I am disappointed that the Biden administration chose to overturn the
policies put in place by the Trump administration, which were to help
control the flow of migrants during this pandemic, without having any
viable alternatives. I am concerned that leaders at key Agencies
involved in the response to this crisis are somehow seeing it as in
their interests to downplay the severity of the situation.
I urge the Biden administration to change course. Put back in place
smart policies that reduce the pull factors, and address the need for
legal and orderly processes for migration.
I yield the floor.
The PRESIDING OFFICER. The Senator from Texas.
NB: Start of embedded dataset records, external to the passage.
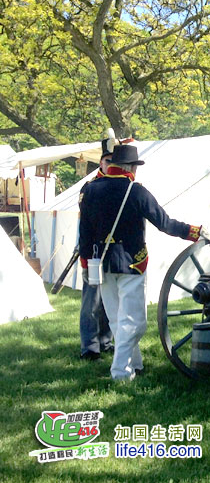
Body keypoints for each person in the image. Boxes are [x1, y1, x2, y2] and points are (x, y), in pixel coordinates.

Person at [79, 144, 210, 381]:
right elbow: (166, 224)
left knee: (116, 319)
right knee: (135, 323)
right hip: (131, 263)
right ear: (131, 168)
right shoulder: (136, 191)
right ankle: (120, 372)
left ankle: (135, 364)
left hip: (101, 263)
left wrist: (85, 263)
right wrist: (197, 231)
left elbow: (84, 233)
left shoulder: (90, 190)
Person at [78, 138, 115, 360]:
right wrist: (85, 259)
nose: (111, 165)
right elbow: (85, 226)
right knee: (91, 303)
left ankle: (105, 341)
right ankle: (90, 348)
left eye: (114, 161)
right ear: (101, 162)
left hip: (114, 251)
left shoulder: (119, 185)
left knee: (108, 302)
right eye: (108, 161)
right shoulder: (90, 188)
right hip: (93, 251)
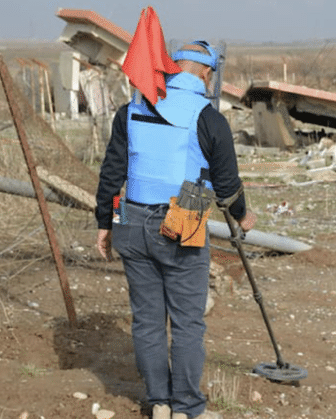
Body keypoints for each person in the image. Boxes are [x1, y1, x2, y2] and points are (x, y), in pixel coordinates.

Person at [95, 41, 256, 419]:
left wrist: (103, 223)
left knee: (147, 319)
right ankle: (186, 407)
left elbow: (110, 174)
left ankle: (159, 404)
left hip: (130, 217)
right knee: (186, 322)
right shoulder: (208, 117)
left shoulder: (132, 108)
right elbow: (227, 186)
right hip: (185, 213)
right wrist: (243, 215)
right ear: (205, 74)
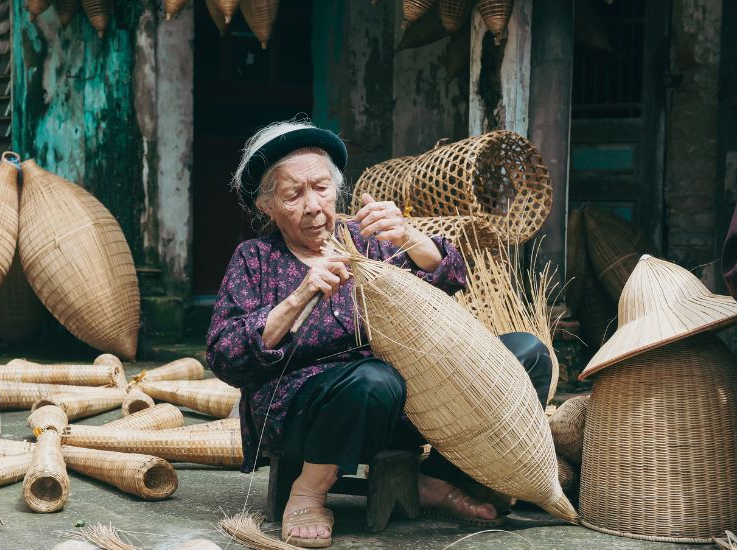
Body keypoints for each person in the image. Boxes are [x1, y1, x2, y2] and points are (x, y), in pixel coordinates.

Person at [206, 120, 554, 548]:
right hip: (310, 414)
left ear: (337, 189)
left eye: (321, 187)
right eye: (294, 195)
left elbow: (449, 276)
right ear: (267, 207)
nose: (313, 205)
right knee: (373, 379)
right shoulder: (255, 258)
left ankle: (435, 479)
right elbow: (225, 354)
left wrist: (410, 236)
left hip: (409, 404)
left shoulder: (366, 241)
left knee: (528, 353)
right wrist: (299, 297)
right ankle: (310, 489)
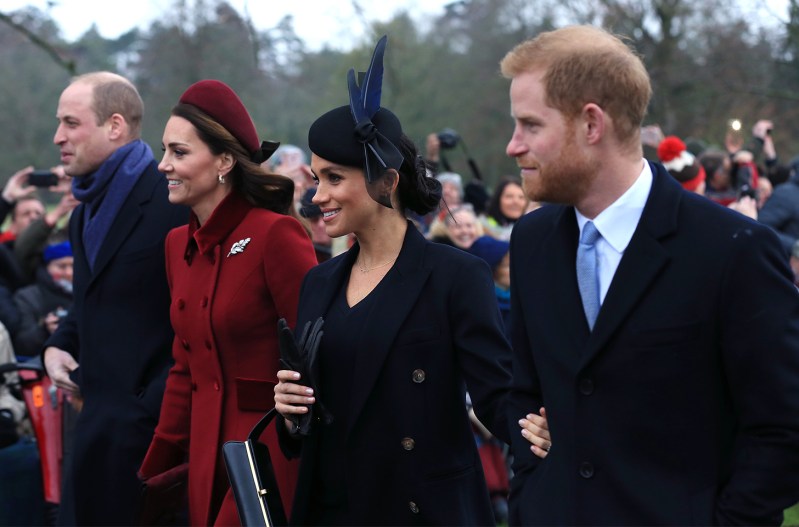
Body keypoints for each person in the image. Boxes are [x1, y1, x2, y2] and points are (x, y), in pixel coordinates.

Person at [501, 25, 799, 525]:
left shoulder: (731, 250)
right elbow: (525, 393)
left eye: (530, 125)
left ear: (591, 124)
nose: (513, 146)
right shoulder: (533, 242)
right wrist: (535, 493)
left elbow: (783, 426)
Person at [273, 36, 512, 526]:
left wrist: (552, 426)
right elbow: (314, 422)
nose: (318, 195)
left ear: (386, 179)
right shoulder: (319, 283)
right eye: (316, 178)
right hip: (332, 510)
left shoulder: (456, 276)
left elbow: (497, 397)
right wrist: (291, 412)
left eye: (334, 178)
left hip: (421, 511)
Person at [138, 79, 317, 526]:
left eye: (179, 152)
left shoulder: (276, 234)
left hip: (267, 453)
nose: (163, 165)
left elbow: (317, 349)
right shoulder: (177, 244)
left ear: (223, 161)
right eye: (164, 151)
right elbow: (185, 366)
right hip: (205, 455)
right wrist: (160, 459)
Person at [42, 71, 187, 525]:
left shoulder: (171, 202)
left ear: (115, 126)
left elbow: (199, 313)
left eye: (70, 123)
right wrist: (60, 344)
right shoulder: (82, 214)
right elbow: (91, 298)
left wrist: (153, 404)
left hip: (153, 440)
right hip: (94, 433)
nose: (57, 137)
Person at [13, 238, 73, 359]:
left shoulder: (88, 294)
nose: (69, 272)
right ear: (47, 267)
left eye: (73, 265)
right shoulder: (28, 297)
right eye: (61, 266)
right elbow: (21, 345)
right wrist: (45, 329)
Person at [481, 176, 529, 240]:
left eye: (521, 197)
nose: (516, 202)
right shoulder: (480, 227)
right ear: (497, 199)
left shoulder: (530, 227)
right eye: (509, 196)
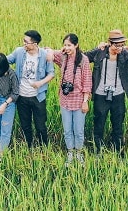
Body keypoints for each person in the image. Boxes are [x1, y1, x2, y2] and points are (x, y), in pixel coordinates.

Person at [85, 29, 128, 156]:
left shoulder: (125, 53)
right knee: (99, 123)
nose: (119, 48)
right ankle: (98, 151)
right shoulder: (99, 52)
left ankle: (118, 151)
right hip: (101, 94)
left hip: (118, 94)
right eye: (116, 45)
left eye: (121, 45)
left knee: (118, 124)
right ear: (109, 43)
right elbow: (82, 57)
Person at [48, 34, 92, 166]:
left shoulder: (83, 60)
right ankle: (70, 153)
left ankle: (78, 153)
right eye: (65, 45)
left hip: (79, 100)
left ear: (76, 45)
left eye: (69, 45)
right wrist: (60, 51)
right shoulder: (63, 56)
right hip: (65, 100)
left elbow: (87, 82)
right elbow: (47, 51)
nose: (67, 48)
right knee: (67, 130)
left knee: (78, 130)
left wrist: (85, 101)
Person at [7, 30, 54, 148]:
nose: (24, 44)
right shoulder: (19, 52)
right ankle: (30, 146)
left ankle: (44, 148)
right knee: (25, 125)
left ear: (35, 44)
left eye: (26, 42)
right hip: (22, 96)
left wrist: (40, 83)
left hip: (38, 97)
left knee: (40, 125)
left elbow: (51, 74)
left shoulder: (44, 55)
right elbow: (5, 60)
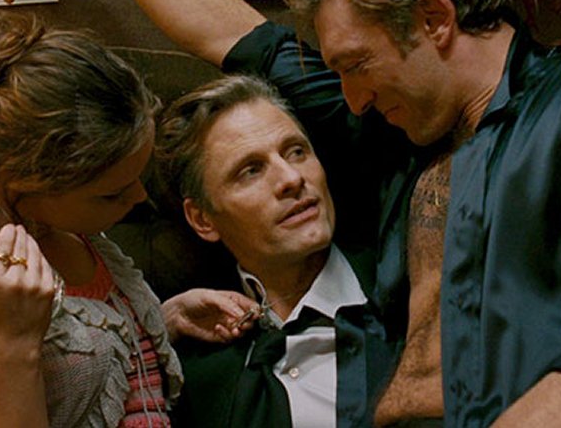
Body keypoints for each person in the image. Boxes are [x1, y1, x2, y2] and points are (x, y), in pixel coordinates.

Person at [0, 0, 561, 426]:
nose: (349, 98)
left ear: (434, 19)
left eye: (353, 64)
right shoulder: (396, 138)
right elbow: (237, 39)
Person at [0, 9, 257, 427]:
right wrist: (15, 345)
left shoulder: (69, 232)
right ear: (26, 182)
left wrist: (161, 321)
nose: (139, 197)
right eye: (111, 193)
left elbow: (78, 371)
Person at [153, 74, 394, 427]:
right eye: (250, 171)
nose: (292, 178)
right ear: (203, 219)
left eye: (296, 151)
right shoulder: (188, 370)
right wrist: (157, 328)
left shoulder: (410, 292)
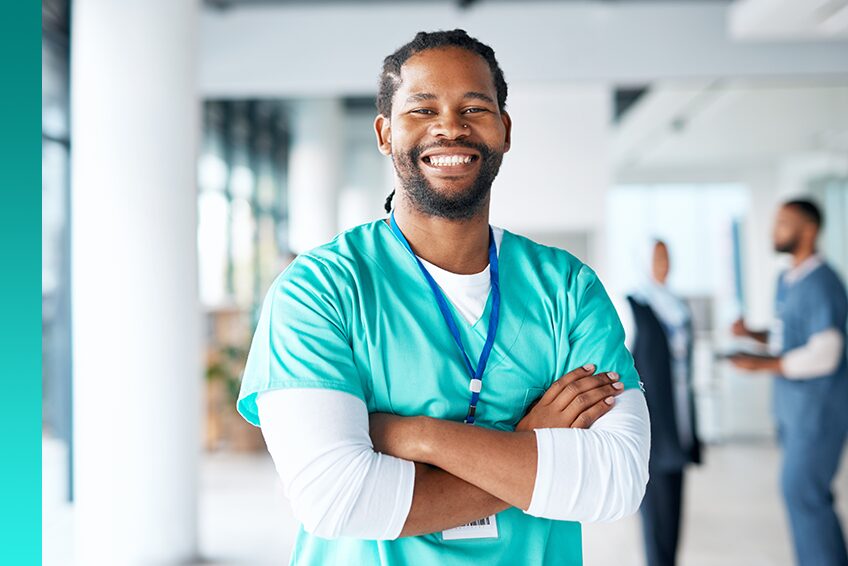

Mr. CORNYN. Mr. President, before he leaves the floor, let me just
congratulate our colleague from Ohio.
That was, perhaps, the most concise and informative speech I have
heard on that topic, including speeches that I have given on that
topic. In representing a border State, as I do, and in my having served
on the Judiciary Committee and on the Immigration Subcommittee for my
entire time here, the way he described it, I thought, was entirely
accurate. I think you can call it a crisis, a challenge--whatever you
want to call it--but it is getting worse all the time, and I think it
will get much, much worse if we don't act and act together. So I thank
him for his outstanding remarks.
(Ms. CORTEZ MASTO assumed the Chair.)